My Dell system uses about 200W running with the monitor and 100W without. I use it for 8 hours a day most week days and turn it off when its not used for more than an hour. I've had one disk failure in about 7 years which died in the first 6 months so probably wasn't 100% to start with and didn't fail on boot either.

If I were to run my PC 24/7 with the monitor off when I was away I'd use 3.2KW each week day and 2.4KW each weekend day = 20.8KW a week compared to the 8KW a week I use.

If you let power save spin down the disk then you might as well turn the whole thing off anyway - it's the same effect. If you think leaving a PC on means you don't need to archive and back up then you are probably going to get a rude awakening one day!


----------



## Boo (Mar 3, 2003)

What I meant by 'switch off' is hit the Standby button on the remote - I don't pull the plug.
Computers & hard disks are pretty resilient so leaving them powered up or powering them down is pretty much fine. I leave mine powered up 24x7 but that's mostly for convenience, overnight backup scripts, etc.

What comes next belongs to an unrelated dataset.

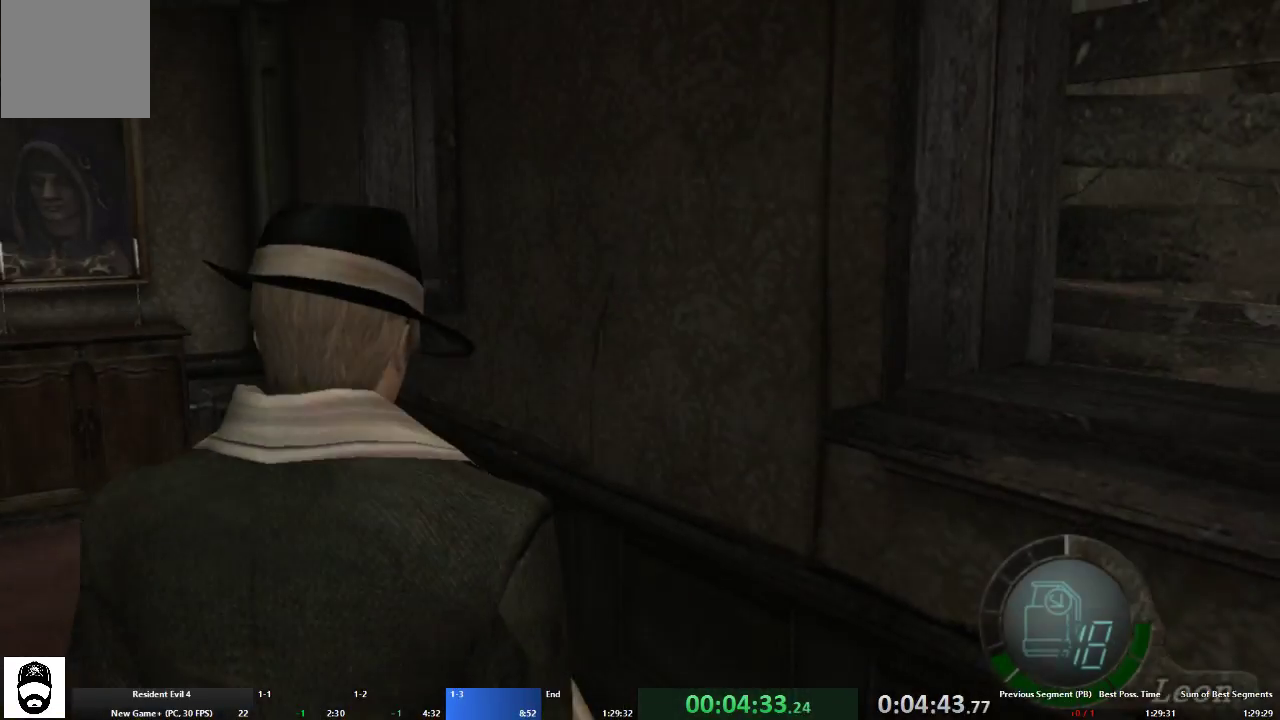
{"buttons": [], "left_stick": "center", "right_stick": "center", "events": [[333, "left_stick", "center"]]}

A couple of guys at Google did a study on hard disk life (Google uses [a lot of] standard EIDE/SATA hard disks). What they found is that a few fail pretty quick (basically the duds) & the rest keep going pretty much indefinitely even if you never spin them down. So leaving hard disks powered all the time doesn't reduce their life.

So I guess the conclusion is that the choice is up to you - power down or leave yuor PC going all the time.

As far as the TiVo goes - why power down?!
I called TiVo support as suggested & now have software 2.5.5a. This meant TiVo had to restart to apply the new software - probably the first time it's restarted in 5-7 years.

Now all is fine & the Toshiba TV isn't getting upset - I'm back in TiVo heaven.

re. someone's warning on upgraded drives - I upgraded ages ago to 120GB, so I guess I get away with that one. Still got the original 40GB drive safely tucked away in the back of a drawer, just in case ...

Thanks for the help - it meant I got the TiVo back & running pronto rather than stressing over this whole issue


----------



## dvdfever (Jun 2, 2002)

AMc said:


> It depends if you think it's a good idea to possibly preserve your hard disk at the expense of burning electricity 24/7. If you use your PC infrequently then turning it off is the environmentally responsible thing to do.
> 
> My Dell system uses about 200W running with the monitor and 100W without. I use it for 8 hours a day most week days and turn it off when its not used for more than an hour. I've had one disk failure in about 7 years which died in the first 6 months so probably wasn't 100% to start with and didn't fail on boot either.
> 
> ...


I'm not saying leaving a PC on all the time doesn't mean you don't need to back up as I do that anyway, but I use it regularly as it is.

The environment's got nothing to do with it, as any contribution mankind might be able to make when it comes to the world heating up has got nothing on Mother Nature itself, regardless of the nonsense pumped up by the media and the government with all their 'carbon footprint' nonsense that just leads to more stealth taxes.


----------



## AMc (Mar 22, 2002)

You're right global warming is clearly a myth - silly me.
Enjoy your electricity bill anyway.


----------



## dvdfever (Jun 2, 2002)

AMc said:


> You're right global warming is clearly a myth - silly me.
> Enjoy your electricity bill anyway.


Never said it was a myth, but the world heats up over a 150-year period and cools down over the next 150 years. It's warming up at the moment but it's part of a natural cycle. The planet is not dying, and it does not need saving.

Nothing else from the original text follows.